“More than any other time in
history, mankind faces a crossroads. One path leads to despair and utter
hopelessness. The other, to total extinction. Let us pray we have the wisdom to
choose correctly.”
- Woody
Allen.
In
Frédéric Bastiat’s parable, a shopkeeper has a window broken by his son and is
obliged to pay, say, six francs to fix it. Some onlookers reason that breaking
windows is a good thing, since it causes money to circulate – in this case, into
the hands of a grateful glazier. But Bastiat points out that since the
shopkeeper has had to spend six francs on getting his window repaired, he has
been deprived from spending the money on anything else.
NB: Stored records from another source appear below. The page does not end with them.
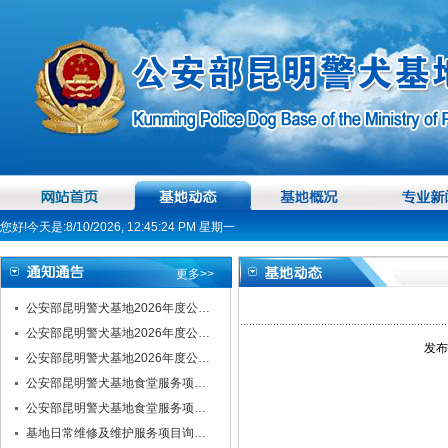
您好!今天是:8/10/2026, 12:45:24 PM 星期一
更多>>
公安部昆明警犬基地2026年度公…
公安部昆明警犬基地2026年度公…
发布
公安部昆明警犬基地2026年度公…
公安部昆明警犬基地食堂服务项…
公安部昆明警犬基地食堂服务项…
基地日常维修及维护服务项目询…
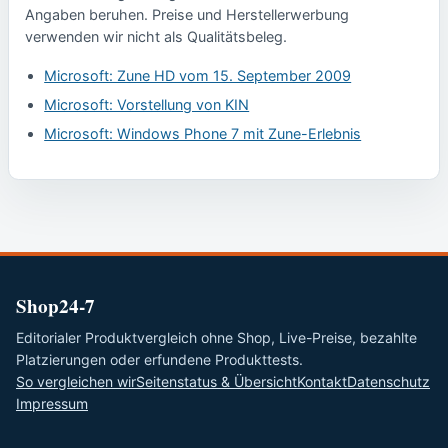
Angaben beruhen. Preise und Herstellerwerbung
verwenden wir nicht als Qualitätsbeleg.
Microsoft: Zune HD vom 15. September 2009
Microsoft: Vorstellung von KIN
Microsoft: Windows Phone 7 mit Zune-Erlebnis
Shop24-7
Editorialer Produktvergleich ohne Shop, Live-Preise, bezahlte
Platzierungen oder erfundene Produkttests.
So vergleichen wir
Seitenstatus & Übersicht
Kontakt
Datenschutz
Impressum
The benefits of
purchasing a new window are illusory, since they ignore the cost to the
shopkeeper.
Consider, alternatively, the
fates of Japan and Germany at the end of the Second World War. The economies of
both defeated powers were shattered. Japan and Germany as nations may have lost
the war, but their economies won the peace. Japan rapidly modernized into a
robust industrial economy. Ditto Germany, which enjoyed what ‘The Times’ in
1950 called a Wirtschaftswunder, an
economic miracle, as it emerged from the ashes. This has led some strategists
to suggest, not entirely facetiously, that it would be in the best interests of
an ailing industrial economy – Britain’s, say – to have its factories and
economic infrastructure routinely and totally destroyed, every so often.